Yanu Arifin - Sepakbola
Minggu, 13 Des 2020 12:05 WIB
LONDON, ENGLAND - NOVEMBER 29: Pierre-Emerick Aubameyang of Arsenal looks on during the Premier League match between Arsenal and Wolverhampton Wanderers at Emirates Stadium on November 29, 2020 in London, England. Sporting stadiums around the UK remain under strict restrictions due to the Coronavirus Pandemic as Government social distancing laws prohibit fans inside venues resulting in games being played behind closed doors. (Photo by Julian Finney/Getty Images)
Pierre-Emerick Aubameyang. (Foto: Julian Finney/Getty Images)
London -

Pierre-Emerick Aubameyang sedang seret gol di Arsenal musim ini. Manajer Mikel Arteta memintanya jangan banyak memikirkannya.

Aubameyang sedang melewati fase-fase sulit bikin gol di Arsenal. Setelah tiga musim sebelumnya bisa bikin dua digit gol-termasuk musim lalu bisa membuat 29 gol, statistik itu sejauh ini belum terlihat.
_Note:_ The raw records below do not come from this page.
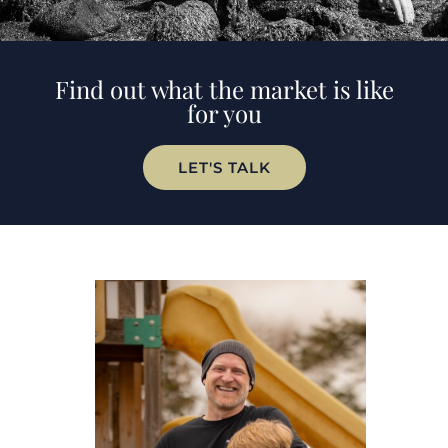
Find out what the market is like
for you
LET'S TALK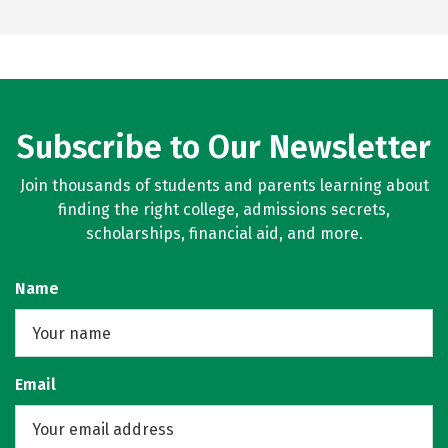
Subscribe to Our Newsletter
Join thousands of students and parents learning about
finding the right college, admissions secrets,
scholarships, financial aid, and more.
Name
Email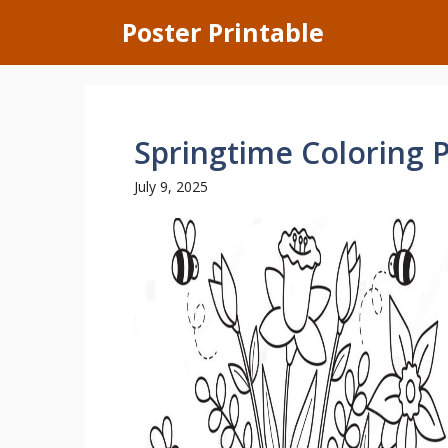
Skip
Poster Printable
to
content
Springtime Coloring 
July 9, 2025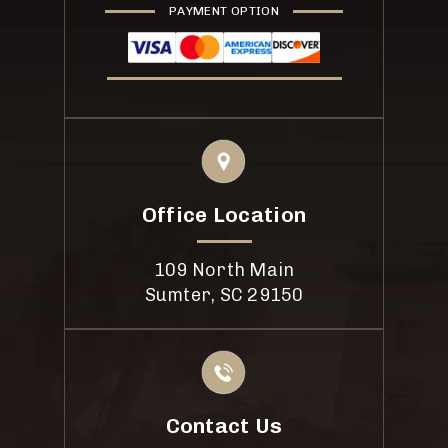
PAYMENT OPTION
Office Location
109 North Main
Sumter, SC 29150
Contact Us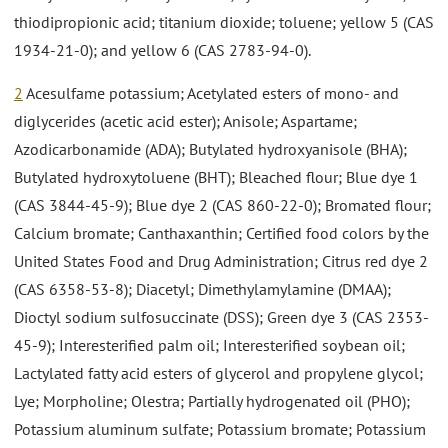
thiodipropionic acid; titanium dioxide; toluene; yellow 5 (CAS
1934-21-0); and yellow 6 (CAS 2783-94-0).
2
Acesulfame potassium; Acetylated esters of mono- and
diglycerides (acetic acid ester); Anisole; Aspartame;
Azodicarbonamide (ADA); Butylated hydroxyanisole (BHA);
Butylated hydroxytoluene (BHT); Bleached flour; Blue dye 1
(CAS 3844-45-9); Blue dye 2 (CAS 860-22-0); Bromated flour;
Calcium bromate; Canthaxanthin; Certified food colors by the
United States Food and Drug Administration; Citrus red dye 2
(CAS 6358-53-8); Diacetyl; Dimethylamylamine (DMAA);
Dioctyl sodium sulfosuccinate (DSS); Green dye 3 (CAS 2353-
45-9); Interesterified palm oil; Interesterified soybean oil;
Lactylated fatty acid esters of glycerol and propylene glycol;
Lye; Morpholine; Olestra; Partially hydrogenated oil (PHO);
Potassium aluminum sulfate; Potassium bromate; Potassium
Penyerang Gabon itu baru bikin 4 gol dari 13 penampilannya musim ini. Di Liga Inggris, ia bahkan baru dua kali menjebol gawang lawan, dengan terakhir ia lesakkan di bulan November.

Dengan seretnya gol Aubameyang, Arsenal pun kesulitan menjebol gawang lawan. Kini, The Gunners menjadi tim ketiga yang paling sedikit bikin gol, setelah Sheffield United dan Burnley (5 gol).
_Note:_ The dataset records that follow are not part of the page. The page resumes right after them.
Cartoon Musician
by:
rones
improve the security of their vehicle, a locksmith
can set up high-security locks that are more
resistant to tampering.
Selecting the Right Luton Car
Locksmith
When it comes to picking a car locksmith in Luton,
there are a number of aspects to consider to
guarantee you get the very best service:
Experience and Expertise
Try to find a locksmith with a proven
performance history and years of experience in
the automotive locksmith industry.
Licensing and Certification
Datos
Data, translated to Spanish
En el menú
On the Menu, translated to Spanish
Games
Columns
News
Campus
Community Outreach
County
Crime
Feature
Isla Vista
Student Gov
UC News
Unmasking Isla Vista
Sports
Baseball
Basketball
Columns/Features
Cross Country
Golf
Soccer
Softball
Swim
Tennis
Hasilnya, Arsenal kini masih tertahan di papan bawah. Meriam London kini berada di peringkat 15 klasemen Liga Inggris, dengan baru mengumpulkan 13 poin dari 11 laga.
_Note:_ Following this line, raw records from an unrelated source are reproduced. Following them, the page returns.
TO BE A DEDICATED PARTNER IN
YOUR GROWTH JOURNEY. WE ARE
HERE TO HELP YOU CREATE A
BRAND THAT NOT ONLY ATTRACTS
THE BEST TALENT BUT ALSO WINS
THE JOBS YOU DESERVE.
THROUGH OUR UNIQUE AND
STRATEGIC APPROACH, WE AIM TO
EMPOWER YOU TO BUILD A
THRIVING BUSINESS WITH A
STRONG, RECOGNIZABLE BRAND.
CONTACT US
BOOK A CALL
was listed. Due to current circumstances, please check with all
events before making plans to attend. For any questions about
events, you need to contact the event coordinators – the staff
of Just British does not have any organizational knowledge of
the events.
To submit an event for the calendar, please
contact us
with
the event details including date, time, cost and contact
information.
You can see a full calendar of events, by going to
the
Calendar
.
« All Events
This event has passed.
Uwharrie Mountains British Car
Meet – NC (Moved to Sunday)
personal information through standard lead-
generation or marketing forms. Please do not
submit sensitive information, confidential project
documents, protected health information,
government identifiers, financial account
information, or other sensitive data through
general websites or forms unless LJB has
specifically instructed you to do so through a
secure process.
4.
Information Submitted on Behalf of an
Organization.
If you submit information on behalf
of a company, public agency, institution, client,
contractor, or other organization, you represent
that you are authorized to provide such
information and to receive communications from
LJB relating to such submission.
Jelang pertandingan melawan Burnley di pekan ke-12 Liga Inggris, Arteta meminta Aubameyang jangan banyak kepikiran soal paceklik golnya. Striker 31 tahun itu diminta

"Terkadang ini soal bagaimana anda berpikir dan untuk striker murni, seperti Auba, caranya juga akan alamiah," kata Arteta, seperti dilansir Sky Sports.

"Dia tak usah memikirkannya. Aksi dia ada di lapangan, dan dia bisa membuat pilihan di saat yang tepat, dengan kaki kanan dan memainkan bola ke tempat yang seharusnya."

"Kadang-kadang, ketika berada di situasi semacam ini, Anda biasanya terlalu banyak berpikir. Jadi, Anda harus membiarkannya pergi, karena itu sesuatu yang telah dia lakukan sepanjang kariernya. Tidak ada yang harus kami ajarkan padanya, untuk melakukan sesuatu yang berbeda dari apa yang telah dilakukannya," kata sang manajer.